WASHINGTON – Too many countries are benefiting from NAFTA free tariffs because the rules setting standards for what constitutes a locally made product in the U.S., Canada and Mexico aren’t strict enough, a top United Auto Workers official said Thursday.

At a three-day public hearing called by U.S. Trade Representative Robert Lighthizer on what’s needed in a NAFTA renegotiation, UAW Legislative Director Josh Nassar said the current local content requirement minimum of 62.5 percent of a product should be increased and transformation of products – such as steel becoming a machine part — should be taken into consideration to enhance the benefits of the free trade deal for the original three countries.

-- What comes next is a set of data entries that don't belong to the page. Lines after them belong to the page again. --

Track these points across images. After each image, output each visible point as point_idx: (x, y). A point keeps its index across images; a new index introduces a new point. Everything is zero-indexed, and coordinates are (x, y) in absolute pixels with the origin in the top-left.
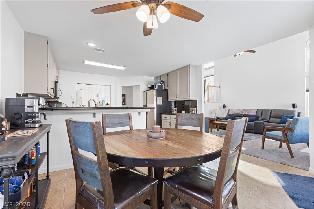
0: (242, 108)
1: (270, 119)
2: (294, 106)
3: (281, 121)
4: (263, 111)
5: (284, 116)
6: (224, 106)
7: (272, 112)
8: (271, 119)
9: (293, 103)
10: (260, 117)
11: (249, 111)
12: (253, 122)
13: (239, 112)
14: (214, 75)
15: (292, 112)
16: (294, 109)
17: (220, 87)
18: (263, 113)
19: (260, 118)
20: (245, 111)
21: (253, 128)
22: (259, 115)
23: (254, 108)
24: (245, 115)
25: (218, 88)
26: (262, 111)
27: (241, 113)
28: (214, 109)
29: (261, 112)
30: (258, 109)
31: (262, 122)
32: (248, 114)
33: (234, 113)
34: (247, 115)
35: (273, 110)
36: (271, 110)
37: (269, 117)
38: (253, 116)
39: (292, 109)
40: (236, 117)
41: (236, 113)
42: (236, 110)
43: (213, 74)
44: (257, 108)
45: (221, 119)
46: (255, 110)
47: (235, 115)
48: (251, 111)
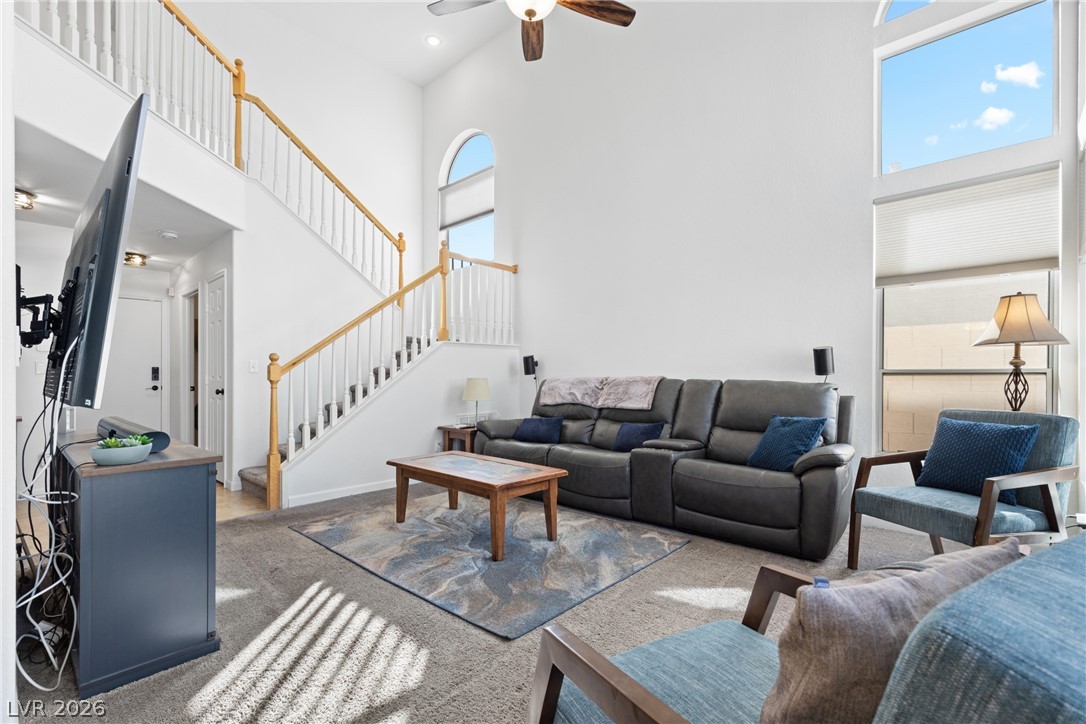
0: (595, 373)
1: (710, 433)
2: (821, 362)
3: (762, 446)
4: (685, 389)
5: (779, 418)
6: (530, 365)
7: (724, 395)
8: (718, 433)
9: (819, 346)
10: (670, 420)
11: (621, 389)
12: (625, 456)
13: (579, 398)
14: (492, 211)
15: (812, 397)
16: (821, 379)
17: (515, 270)
18: (683, 402)
19: (667, 429)
20: (606, 389)
21: (627, 491)
22: (667, 410)
23: (647, 375)
24: (605, 412)
25: (507, 273)
26: (680, 391)
27: (588, 401)
28: (469, 379)
29: (674, 397)
30: (662, 381)
31: (666, 459)
32: (619, 406)
33: (559, 401)
34: (615, 409)
35: (728, 381)
36: (718, 386)
37: (708, 425)
38: (641, 415)
39: (812, 378)
40: (564, 423)
41: (569, 399)
42: (568, 386)
43: (491, 205)
44: (657, 373)
45: (493, 433)
46: (647, 382)
47: (563, 409)
48: (633, 390)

“A piece of steel is made into an auto part. Now the way it works is once it’s transformed, it doesn’t matter what the steel country was. We think that should be taken into account,” Nassar said.

Nassar’s testimony was in line with comments from Commerce Secretary Wilbur Ross that the trade pact’s local content rules should be improved to avoid being used as a “back door” for Chinese auto parts.

Last month, the Trump administration notified Congress that it intended to renegotiate the three-country agreement.

The Alliance of Automobile Manufacturing, which represents the Detroit Three and a number of other Asian and German automakers, argued that NAFTA has resulted in significant North American investment from within the global auto industry and warned that restricting it the wrong way could harm the industry.

The global companies have shifted production from other automotive regions to North America and increasingly rely on North American supply chains, Mitch Bainwol, president and CEO of the Auto Alliance, wrote in a letter to the Office of the United States Trade Representative early this month.

The UAW and the Auto Alliance were among 557 people, industry groups and companies that filed comments to U.S. trade office ahead of NAFTA renegotiations, expected to start Aug.17.